La Trovata Di Charlot
Narrando La Sua Vita
Fa Ridere La Morte
Ogni Natale la Nera Signora fa visita a Charlie Chaplin. Lui scherza w rinvia così la sua fine. Nella favola di Fabio Stassi, l’attore racconta la storia del cinema, e i segreti del suo personaggio.
E’ la notte di Natale del 1071. Un uomo di 82 anni accende la luce di una stanza. Immersa in una poltrona accanto alla finestra c’è la Morte, avvolta in un mantello…
L’uomo si chiama Charlie Chaplin.
La Morte è la morte. Il cinema ha fatto conoscere Chaplin al mondo. La morte tutti credono di sapere (o di non poter sapere) chi sia. Per sei anni, fino al Natale del 1977. Chaplin e la Morte giocano una partita. La posta in gioco all’apparenza è la vita. Ma oltre la vita sta la conoscenza di sé.

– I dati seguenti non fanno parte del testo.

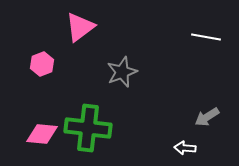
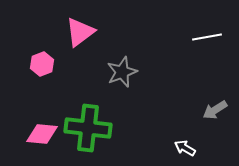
pink triangle: moved 5 px down
white line: moved 1 px right; rotated 20 degrees counterclockwise
gray arrow: moved 8 px right, 7 px up
white arrow: rotated 25 degrees clockwise
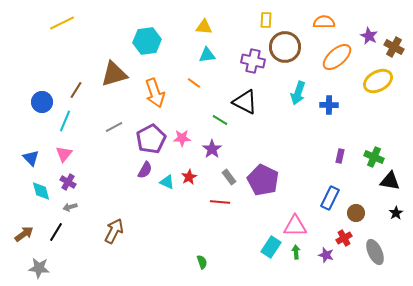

Questo racconta il nuovo bellissimo romanzo di Fabio Stassi. L’ultimo ballo di Charlot (Sellerio, pp.283, euro 16), vero e proprio “caso” dell’ultima Fiera del Libro di Francoforte dove è stato acquistato da dodici Paesi. La storia apparentemente è semplice. Tutto gira attorno a questa vecchia nera che sfida
Chaplin a regalarle una risata. Per sei Natali, la goffa serenità del grande attore vince sulla sua logora arte, spingendo la Morte a ridere. In quei sei anni rubati alla fine, Chaplin ha il tempo di raccontare se stesso al figlio che nel ’71 ha solo nove anni. Scorrono così i rulli di una vita che ha accompagnato la nascita e l’esplosione della settima arte: il cinema.
Stassi immagina storie che trasformano la biografia di Chaplin in una dimensione letteraria fatta di menzogne simicissime al vero. Vediamo il ragazzino londinese, figlio di un mondo circense più che di due genitori sfortunati, partire per gli Stati Uniti con Stan Laurel a cercare fortuna. I mestieri in cui fa crescere il suo mondo sono innumerevoli: venditore di caramelle, fabbricante di candele, imbalsamatore, allenatore di pugili, apprendista tipografo. Sempre eccelle, Chaplin, fino a eccellere nell’arte che lo consacrerà. E il motivo della sua grandezza lo scopriamo via via in una capacità mnemonica che si accompagna alla propensione a fermare ciò che non si può fermare, a fissare per sempre ciò che continuamente muta, si esaurisce, perisce. Una battaglia senza quartiere contro la dimenticanza e la fine.
I principali maestri di Chaplin ci appaiono quindi l’impagliatore, che vorrebbe impagliare i ricordi, e il tipografo, che fissa per sempre racconti. Stassi scrive e inventa con una delicatezza priva di fragilità. Le sue storie sono potenti come le storie degli scrittori sudamericani che più ama. E’ singolare che l’ultimo capitolo della sua “trilogia delle Americhe” si concluda lontano dal sud che ospitava E’ finito il nostro carnevale e la rivincita di Capablanca. E tuttavia è nell’America di Chaplin che Stassi ha raggiunto e svelato l’identità di chi più di tutti cercò di tenere in vita ricordi perduti: l’inventore del cinematografo. Un Arlecchino nero di pelle e vestito di nero, un ignoto lavoratore del circo innamorato per sempre della sua donna perduta. La favola che accompagnerà i lettori fino all’ultimo ballo di Charlot.